(Written task):
Could you repeat every record below exactly as written?

(Exercise materials):

[Start of section]

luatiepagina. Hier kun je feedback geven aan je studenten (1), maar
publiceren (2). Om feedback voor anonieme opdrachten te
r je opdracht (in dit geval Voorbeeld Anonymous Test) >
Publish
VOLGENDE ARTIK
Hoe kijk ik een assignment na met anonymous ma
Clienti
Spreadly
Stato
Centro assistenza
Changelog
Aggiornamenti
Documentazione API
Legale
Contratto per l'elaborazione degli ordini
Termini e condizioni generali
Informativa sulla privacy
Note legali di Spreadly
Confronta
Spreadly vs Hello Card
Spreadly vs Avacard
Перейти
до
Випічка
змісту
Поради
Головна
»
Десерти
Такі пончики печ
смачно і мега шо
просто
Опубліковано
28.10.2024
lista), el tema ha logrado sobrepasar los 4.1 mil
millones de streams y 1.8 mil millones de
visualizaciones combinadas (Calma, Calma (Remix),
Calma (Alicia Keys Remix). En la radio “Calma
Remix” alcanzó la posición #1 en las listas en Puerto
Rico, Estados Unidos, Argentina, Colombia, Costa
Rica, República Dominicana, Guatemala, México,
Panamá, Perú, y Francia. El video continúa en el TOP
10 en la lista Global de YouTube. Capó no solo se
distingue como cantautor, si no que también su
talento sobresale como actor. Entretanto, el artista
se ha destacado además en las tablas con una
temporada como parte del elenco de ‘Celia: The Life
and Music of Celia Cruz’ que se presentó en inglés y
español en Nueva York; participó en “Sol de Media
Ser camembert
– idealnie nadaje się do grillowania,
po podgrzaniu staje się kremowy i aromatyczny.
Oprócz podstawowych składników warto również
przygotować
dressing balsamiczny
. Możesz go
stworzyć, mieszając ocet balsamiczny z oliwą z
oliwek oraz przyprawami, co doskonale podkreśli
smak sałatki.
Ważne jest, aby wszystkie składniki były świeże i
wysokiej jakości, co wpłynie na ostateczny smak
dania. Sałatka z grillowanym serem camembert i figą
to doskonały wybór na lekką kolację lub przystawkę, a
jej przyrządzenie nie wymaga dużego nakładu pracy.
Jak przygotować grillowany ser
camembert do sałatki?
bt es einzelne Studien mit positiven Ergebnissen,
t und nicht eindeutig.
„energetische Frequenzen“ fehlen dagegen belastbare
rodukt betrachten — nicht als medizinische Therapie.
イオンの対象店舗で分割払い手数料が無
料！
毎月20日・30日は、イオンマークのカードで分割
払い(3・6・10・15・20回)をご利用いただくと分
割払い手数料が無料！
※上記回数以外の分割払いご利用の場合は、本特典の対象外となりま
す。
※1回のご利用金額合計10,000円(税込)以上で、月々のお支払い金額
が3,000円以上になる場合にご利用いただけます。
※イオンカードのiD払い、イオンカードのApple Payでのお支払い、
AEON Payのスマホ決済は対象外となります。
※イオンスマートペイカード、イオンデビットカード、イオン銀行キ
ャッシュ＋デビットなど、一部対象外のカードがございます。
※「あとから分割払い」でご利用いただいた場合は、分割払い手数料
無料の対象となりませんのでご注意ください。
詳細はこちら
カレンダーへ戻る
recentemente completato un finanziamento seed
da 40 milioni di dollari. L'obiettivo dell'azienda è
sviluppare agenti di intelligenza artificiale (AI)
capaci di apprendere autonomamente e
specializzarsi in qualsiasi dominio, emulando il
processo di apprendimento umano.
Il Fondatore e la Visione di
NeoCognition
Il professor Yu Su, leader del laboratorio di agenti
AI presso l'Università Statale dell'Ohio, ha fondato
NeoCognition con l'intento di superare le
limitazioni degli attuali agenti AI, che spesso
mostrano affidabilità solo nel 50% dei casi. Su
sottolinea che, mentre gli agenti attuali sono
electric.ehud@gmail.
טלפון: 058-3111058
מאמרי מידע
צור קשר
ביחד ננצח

[End of section]

(Written response):
luatiepagina. Hier kun je feedback geven aan je studenten (1), maar
publiceren (2). Om feedback voor anonieme opdrachten te
r je opdracht (in dit geval Voorbeeld Anonymous Test) >
Publish
VOLGENDE ARTIK
Hoe kijk ik een assignment na met anonymous ma
Clienti
Spreadly
Stato
Centro assistenza
Changelog
Aggiornamenti
Documentazione API
Legale
Contratto per l'elaborazione degli ordini
Termini e condizioni generali
Informativa sulla privacy
Note legali di Spreadly
Confronta
Spreadly vs Hello Card
Spreadly vs Avacard
Перейти
до
Випічка
змісту
Поради
Головна
»
Десерти
Такі пончики печ
смачно і мега шо
просто
Опубліковано
28.10.2024
lista), el tema ha logrado sobrepasar los 4.1 mil
millones de streams y 1.8 mil millones de
visualizaciones combinadas (Calma, Calma (Remix),
Calma (Alicia Keys Remix). En la radio “Calma
Remix” alcanzó la posición #1 en las listas en Puerto
Rico, Estados Unidos, Argentina, Colombia, Costa
Rica, República Dominicana, Guatemala, México,
Panamá, Perú, y Francia. El video continúa en el TOP
10 en la lista Global de YouTube. Capó no solo se
distingue como cantautor, si no que también su
talento sobresale como actor. Entretanto, el artista
se ha destacado además en las tablas con una
temporada como parte del elenco de ‘Celia: The Life
and Music of Celia Cruz’ que se presentó en inglés y
español en Nueva York; participó en “Sol de Media
Ser camembert
– idealnie nadaje się do grillowania,
po podgrzaniu staje się kremowy i aromatyczny.
Oprócz podstawowych składników warto również
przygotować
dressing balsamiczny
. Możesz go
stworzyć, mieszając ocet balsamiczny z oliwą z
oliwek oraz przyprawami, co doskonale podkreśli
smak sałatki.
Ważne jest, aby wszystkie składniki były świeże i
wysokiej jakości, co wpłynie na ostateczny smak
dania. Sałatka z grillowanym serem camembert i figą
to doskonały wybór na lekką kolację lub przystawkę, a
jej przyrządzenie nie wymaga dużego nakładu pracy.
Jak przygotować grillowany ser
camembert do sałatki?
bt es einzelne Studien mit positiven Ergebnissen,
t und nicht eindeutig.
„energetische Frequenzen“ fehlen dagegen belastbare
rodukt betrachten — nicht als medizinische Therapie.
イオンの対象店舗で分割払い手数料が無
料！
毎月20日・30日は、イオンマークのカードで分割
払い(3・6・10・15・20回)をご利用いただくと分
割払い手数料が無料！
※上記回数以外の分割払いご利用の場合は、本特典の対象外となりま
す。
※1回のご利用金額合計10,000円(税込)以上で、月々のお支払い金額
が3,000円以上になる場合にご利用いただけます。
※イオンカードのiD払い、イオンカードのApple Payでのお支払い、
AEON Payのスマホ決済は対象外となります。
※イオンスマートペイカード、イオンデビットカード、イオン銀行キ
ャッシュ＋デビットなど、一部対象外のカードがございます。
※「あとから分割払い」でご利用いただいた場合は、分割払い手数料
無料の対象となりませんのでご注意ください。
詳細はこちら
カレンダーへ戻る
recentemente completato un finanziamento seed
da 40 milioni di dollari. L'obiettivo dell'azienda è
sviluppare agenti di intelligenza artificiale (AI)
capaci di apprendere autonomamente e
specializzarsi in qualsiasi dominio, emulando il
processo di apprendimento umano.
Il Fondatore e la Visione di
NeoCognition
Il professor Yu Su, leader del laboratorio di agenti
AI presso l'Università Statale dell'Ohio, ha fondato
NeoCognition con l'intento di superare le
limitazioni degli attuali agenti AI, che spesso
mostrano affidabilità solo nel 50% dei casi. Su
sottolinea che, mentre gli agenti attuali sono
electric.ehud@gmail.
טלפון: 058-3111058
מאמרי מידע
צור קשר
ביחד ננצח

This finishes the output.